GLAAD, the world’s largest LGBTQ media advocacy organization, is responding to the North Dakota legislature’s passage of a bill today prohibiting transgender students from participating in a school-sponsored athletic team. The bill passed 69 to 25 and now goes to Gov. Doug Burgum’s desk.

Bills banning transgender students from sports participation are now awaiting vetoes or signatures from governors of North Dakota, Montana, Kansas and West Virginia. 

Three previous states, Mississippi, Arkansas and Tennessee, have signed bills into law, and South Dakota’s governor issued executive orders after expressing concerns about the legality of the state’s ban. Lawmakers across the country have acknowledged they could not cite an instance of trans participation being an issue in their states. 

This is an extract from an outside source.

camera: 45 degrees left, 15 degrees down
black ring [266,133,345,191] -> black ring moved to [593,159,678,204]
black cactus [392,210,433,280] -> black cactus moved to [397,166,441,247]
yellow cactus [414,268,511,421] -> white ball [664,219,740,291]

North Dakota has had a policy regulating trans participation for the last five and a half years. 

GLAAD released a guide for journalists covering the wave of anti-LGBTQ bills nationwide.

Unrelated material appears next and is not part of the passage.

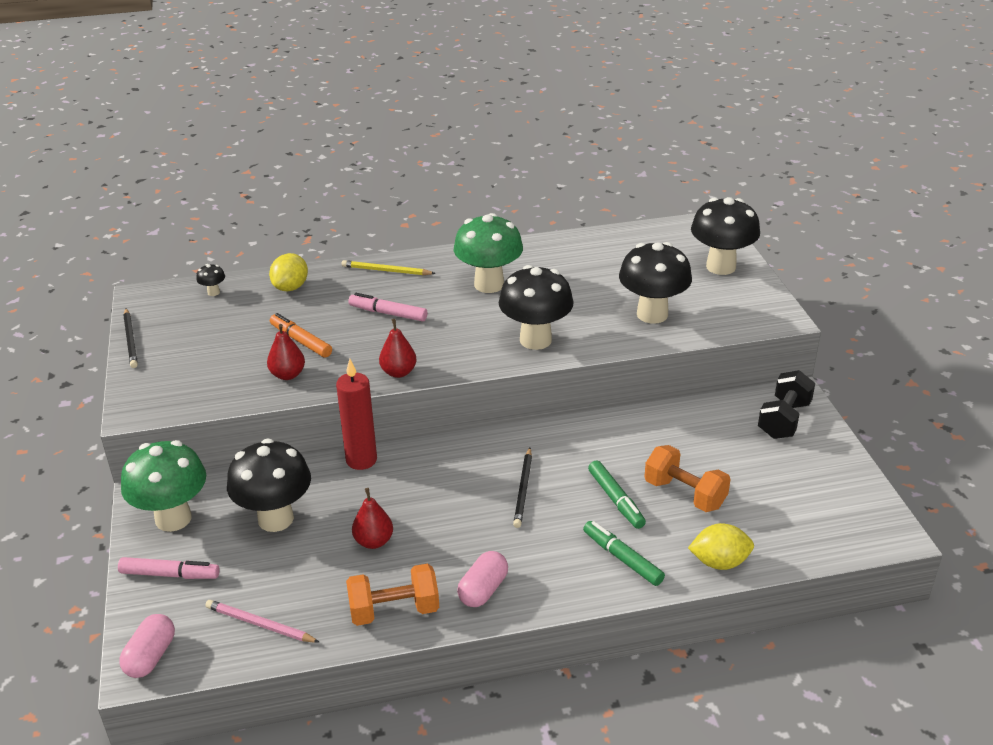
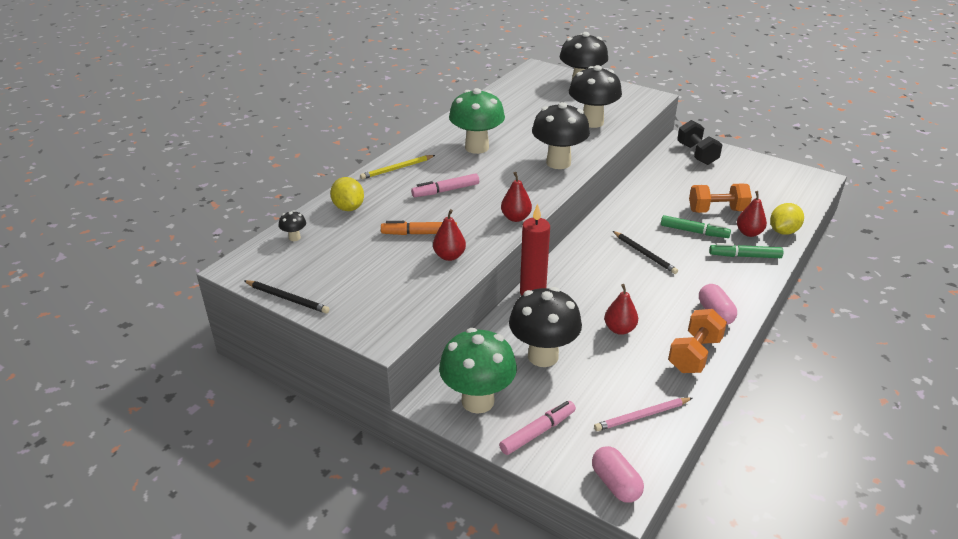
camera: 45 degrees left, 0 degrees up
none -> red pear [737,191,767,237]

Statement from Serena Sonoma, GLAAD’s Communications Coordinator and Regional Media Lead, U.S. South: 

“Transgender young people just want to be safe, belong, and live free of discrimination, including from some in their own government. There is no evidence that including trans kids harms anyone. States that include trans students have more girls participating in sports than states with bans. This bill and similar measures across dozens of states are unnecessary and harmful to all young people. Lawmakers must stop targeting the most vulnerable in their states. They are sending a terrible message that hurts all kids and threatens their states’ economies. Gov. Burgum must veto this damaging bill.”

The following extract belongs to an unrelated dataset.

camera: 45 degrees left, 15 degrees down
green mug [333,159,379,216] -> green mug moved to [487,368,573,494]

The evidence against sports bans is well-documented:

  • 16 states, the NCAA (since 2011), the Olympics (since 2004), and several professional and recreational leagues including USA Gymnastics, U.S. Soccer, and the National Women’s Hockey League all have policies allowing transgender participation in sports. 

  • North Dakota, Kansas, West Virginia and Montana risk losing NCAA events as the NCAA issued a statement this week reminding of its policy that events only be held in “locations where hosts can commit to providing an environment that is safe, healthy and free of discrimination.”

  • On March 10th, more than 545 college student-athletes sent a letter to the NCAA Board of Governors.calling for the NCAA to uphold its nondiscrimination policy and publicly refuse to host championships in states with bans against trans athletes.

  • Student signatories are athletes from college and university athletics from every region in the U.S., representing a variety of sports including men's and women's basketball, men's football, track and field, rowing, swimming, diving, and gymnastics. The letter cites the 2016 NCAA non-discrimination policy following the institution’s decision to move all championship games out of North Carolina in response to House Bill 2, which prohibited some transgender people from using public restrooms according to their gender identity, a move estimated to cost North Carolina $3.76 billion. 

  • The harm faced by trans students is well-documented. The Trevor Project research shows 40% of transgender and nonbinary youth reported being physically threatened or harmed because of their gender identity. GLSEN research shows 45% of trans students fear using the bathroom at school. 22% of trans women perceived as trans in school were harassed to the point they had to leave school because of it. Banning them from activities with their peers further stigmatizes and traumatizes. 

  • All students benefit when transgender and nonbinary students are included:

More than a quarter of transgender and nonbinary youth (27%) who participated in sports reported mostly A grades compared to 19% who did not participate in sports.

  • Participation in girls’ sports declined in states with outright bans or policies that exclude trans girls, while participation remained steady among girls in states with policies that include transgender girls. 

  • In states where transgender youth are allowed to play, more women and girls—not fewer—are playing sports.